Литмир - Электронная Библиотека
A
A

Bob zrobił, co mu polecono, spróbował ponownie i tym razem okazało się, że może pedałować nie odczuwając bólu. Pojechali w stronę bramy. Kiedy mijali dom, stojąca na ganku pani Dalton pomachała do nich ręką.

– Bawcie się dobrze i nie wracajcie zbyt późno! – zawołała.

– I bądźcie ostrożni!

Za bramą ruszyli szybciej ku Jęczącej Dolinie. Dotarli do żelaznej furtki na końcu drogi i zeszli z rowerów. Przenieśli je wraz z ładunkiem w gęste krzaki.

– Teraz – oznajmił Jupiter – powiem wam, jaki jest mój plan. Wejdziemy do jaskini nie będąc widziani.

Pete skinął głową.

– Rozumiem. Weźmiemy jęk przez zaskoczenie.

– Tak jest. Jeśli moja teoria jest słuszna, jesteśmy właśnie pilnie obserwowani.

– Do licha! To jak to zrobimy? – mruknął Bob.

– Dostaniemy się do jaskini pod wodą, przy użyciu naszego ekwipunku. Sprawdziłem przypływ, jest wyższy dzisiejszego wieczoru. Obliczyłem, że tunel prowadzący z plaży powinien być pod wodą.

– Ale, Jupe, jak dostaniemy się do wody niezauważenie, skoro cały czas jesteśmy obserwowani? – zapytał Bob.

Jupiter rozpromienił się tryumfalnie.

– Stosując taktykę przynęty! Na wzór armii, która rozpala ogniska obozowe, ustawia atrapy urządzeń militarnych, po czym wymyka się cichaczem.

– Ale… – zaczął Pete, ale Jupe wpadł mu w słowa:

– Zauważyłem wczorajszego wieczoru, że o ile ścieżka prowadząca na prawo jest dobrze widoczna ze szczytu Diabelskiej Góry, o tyle prowadząca na lewo pozostaje ukryta.
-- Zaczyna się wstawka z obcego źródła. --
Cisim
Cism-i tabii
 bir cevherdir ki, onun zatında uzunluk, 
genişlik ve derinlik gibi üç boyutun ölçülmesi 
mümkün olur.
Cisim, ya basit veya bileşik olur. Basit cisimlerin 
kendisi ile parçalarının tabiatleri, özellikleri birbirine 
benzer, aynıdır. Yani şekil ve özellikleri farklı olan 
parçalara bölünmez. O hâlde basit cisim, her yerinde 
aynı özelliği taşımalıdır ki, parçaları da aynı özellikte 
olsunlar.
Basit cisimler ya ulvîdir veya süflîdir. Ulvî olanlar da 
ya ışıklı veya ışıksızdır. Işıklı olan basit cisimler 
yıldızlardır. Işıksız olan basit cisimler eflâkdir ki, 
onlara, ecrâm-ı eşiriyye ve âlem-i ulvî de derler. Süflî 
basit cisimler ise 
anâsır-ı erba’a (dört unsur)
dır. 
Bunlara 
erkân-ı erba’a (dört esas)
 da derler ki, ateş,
Chodźcie, będziemy szli swobodnie, bez chowania się.

Podnieśli pakunki i poszli w dół biegnącą w lewo ścieżką. Gdy znaleźli się poza zasięgiem obserwacji z wierzchołka góry, Jupiter kazał im zatrzymać się. Złożyli bagaże i patrzyli, jak Jupe rozwija swój tajemniczy pakunek.

– To tylko stare ubrania! – wykrzyknął Pete.

– Takie same jak te, które mamy na sobie – dodał Bob.

– Właśnie – skinął głową Jupiter. – Wypełnimy je trawą i chwastami i zawiążemy sznurkiem końce rękawów i nogawek.

Zabrali się do dzieła i wkrótce uformowali dwie kukły wyglądające jak Pete i Jupiter.

– A sombrera ukryją nasze twarze! – wykrzyknął Pete.

– Właśnie – Jupiter skinął głową. – Posadzimy kukły tak, żeby były dobrze widoczne ze szczytu góry. Ktokolwiek tam jest, będzie przekonany, że to my, zwłaszcza że Bob zostanie tu i będzie nimi poruszał od czasu do czasu.

Usadowili kukły na skarpie powyżej ścieżki, a Bob usiadł za nimi. Obserwując z oddali mogło to stwarzać wrażenie, że Trzej Detektywi siedzą sobie po prostu na skraju urwiska, podziwiają widok i rozmawiają.

Ukryci poniżej, Pete z Jupiterem, zbiegali w dół ku małej plaży. Tam, wciąż niewidoczni z góry, zdjęli ubranie i założyli butle tlenowe, okulary i płetwy.

– Fale są dzisiaj małe – powiedział Jupe. – Nie powinniśmy mieć kłopotów z dopłynięciem stąd do wejścia do jaskini.

Pete skinął głową.

– Pod wodą nie zabierze nam to więcej niż dziesięć minut, zwłaszcza z płetwami.

– Racja. Mam kompas, ale w razie potrzeby możemy wypłynąć na krótko na powierzchnię i zorientować się, gdzie jesteśmy. Nasza przynęta powinna odciągnąć obserwatora od oceanu.

Chłopcy założyli ustniki do oddychania, zeszli tyłem do wody i zsunęli się pod fale.